▶ _GIVEN DATA_
# # # # # # #
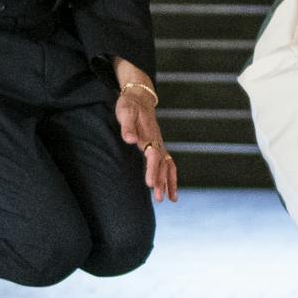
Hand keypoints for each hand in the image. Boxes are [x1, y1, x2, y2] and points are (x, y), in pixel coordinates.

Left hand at [114, 64, 179, 203]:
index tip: (149, 184)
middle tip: (159, 198)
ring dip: (169, 182)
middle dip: (161, 181)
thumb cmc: (130, 105)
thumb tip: (129, 140)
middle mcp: (157, 141)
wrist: (140, 97)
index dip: (152, 170)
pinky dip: (171, 177)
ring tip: (170, 200)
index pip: (153, 155)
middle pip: (163, 164)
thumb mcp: (125, 112)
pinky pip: (168, 164)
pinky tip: (171, 191)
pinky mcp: (158, 147)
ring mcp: (160, 144)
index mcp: (149, 135)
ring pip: (168, 165)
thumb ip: (127, 126)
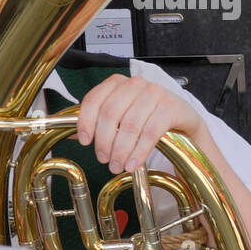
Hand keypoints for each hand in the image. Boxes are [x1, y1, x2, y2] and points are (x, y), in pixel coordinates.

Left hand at [76, 75, 203, 173]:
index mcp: (117, 83)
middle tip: (103, 159)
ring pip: (130, 124)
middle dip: (104, 141)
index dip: (86, 121)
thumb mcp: (119, 118)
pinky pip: (150, 132)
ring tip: (117, 166)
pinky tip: (132, 164)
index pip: (94, 99)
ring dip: (121, 150)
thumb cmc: (146, 118)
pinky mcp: (172, 106)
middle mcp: (136, 83)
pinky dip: (139, 151)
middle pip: (111, 113)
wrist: (183, 122)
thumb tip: (67, 133)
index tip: (84, 141)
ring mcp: (155, 92)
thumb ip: (95, 123)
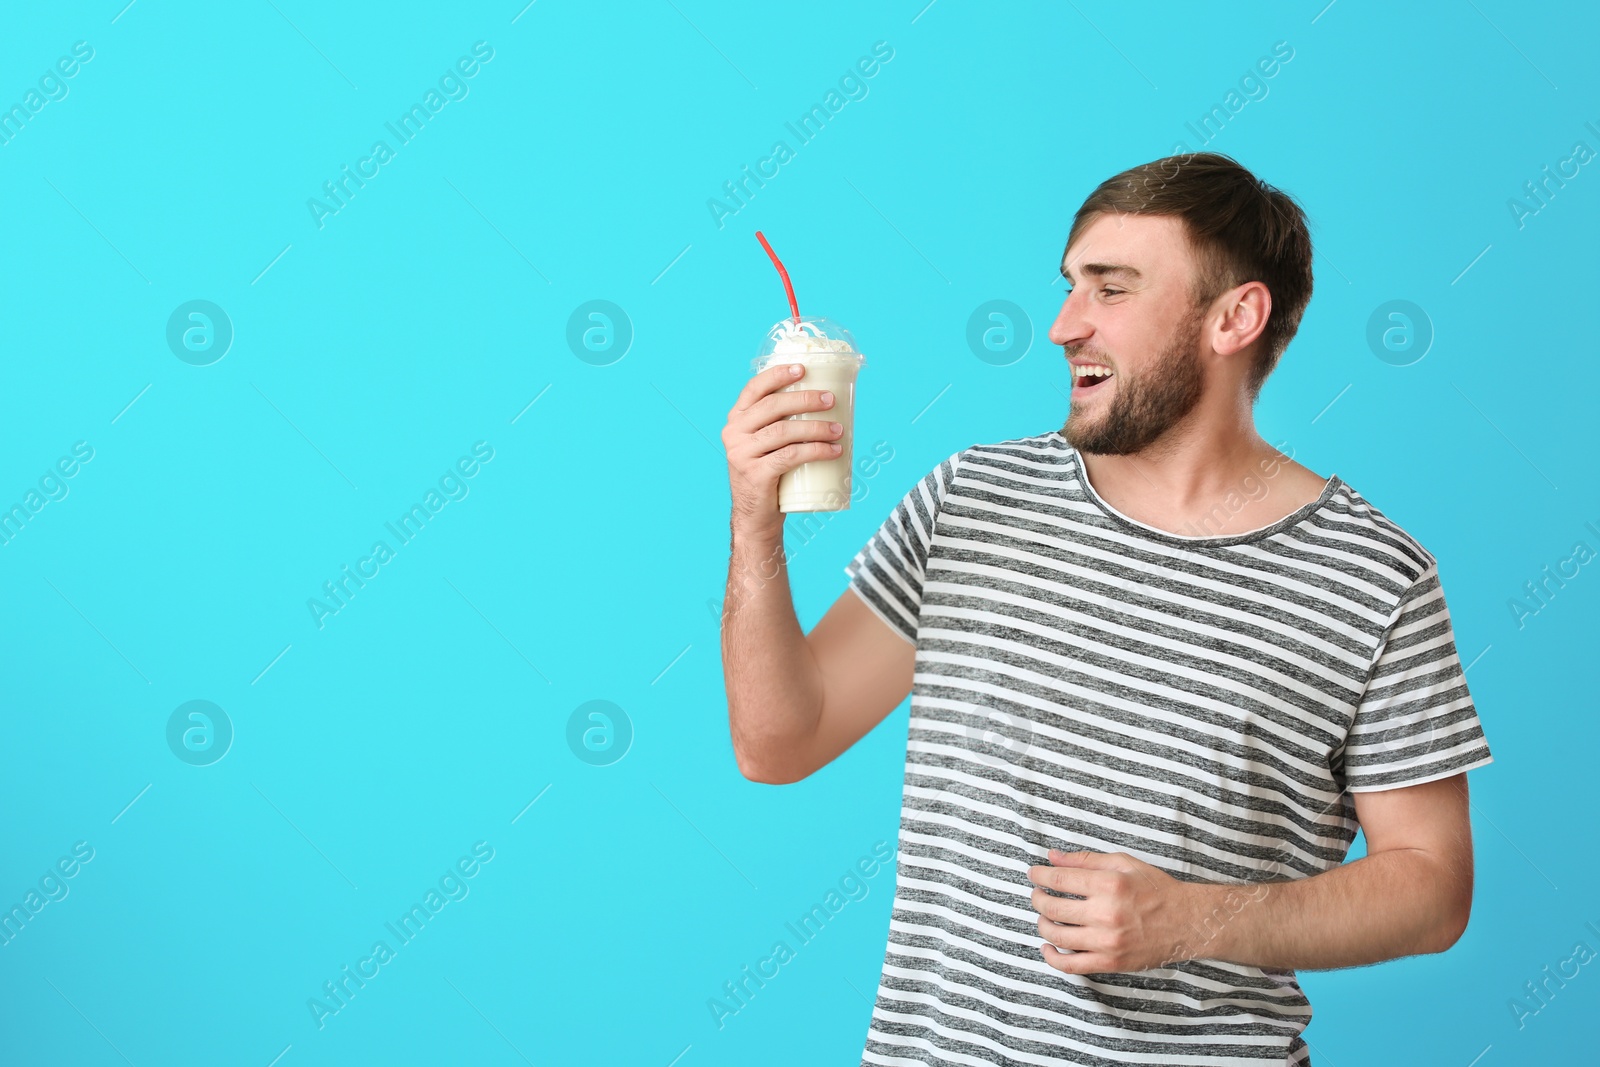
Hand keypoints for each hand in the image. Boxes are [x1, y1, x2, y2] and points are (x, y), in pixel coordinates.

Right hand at [721, 361, 843, 539]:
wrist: (755, 517)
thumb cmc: (769, 475)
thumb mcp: (766, 445)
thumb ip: (780, 424)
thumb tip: (824, 402)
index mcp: (737, 420)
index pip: (754, 389)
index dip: (778, 375)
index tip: (803, 368)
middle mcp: (734, 433)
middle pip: (772, 407)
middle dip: (805, 400)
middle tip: (831, 400)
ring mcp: (742, 454)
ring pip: (784, 432)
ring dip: (816, 428)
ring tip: (839, 430)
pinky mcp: (755, 475)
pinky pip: (790, 456)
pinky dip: (816, 451)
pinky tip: (833, 450)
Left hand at [1026, 849, 1200, 973]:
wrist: (1187, 922)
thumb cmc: (1156, 889)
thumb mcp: (1124, 863)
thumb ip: (1086, 860)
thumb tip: (1052, 857)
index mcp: (1109, 884)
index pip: (1059, 880)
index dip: (1039, 876)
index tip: (1033, 874)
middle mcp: (1106, 913)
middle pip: (1052, 907)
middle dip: (1037, 898)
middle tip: (1037, 894)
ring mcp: (1107, 942)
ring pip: (1057, 935)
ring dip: (1042, 924)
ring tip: (1044, 917)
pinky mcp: (1110, 963)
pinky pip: (1071, 965)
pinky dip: (1052, 958)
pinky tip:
# # # # # # #
▶ _WHAT YOU SHOULD DO_
If a line in the listing holds the word "Left", copy it out.

▶ _EXERCISE OUTPUT_
Left hand at [114, 64, 179, 203]:
Left hand at [76, 75, 203, 173]:
Left hand at [1026, 849, 1200, 973]:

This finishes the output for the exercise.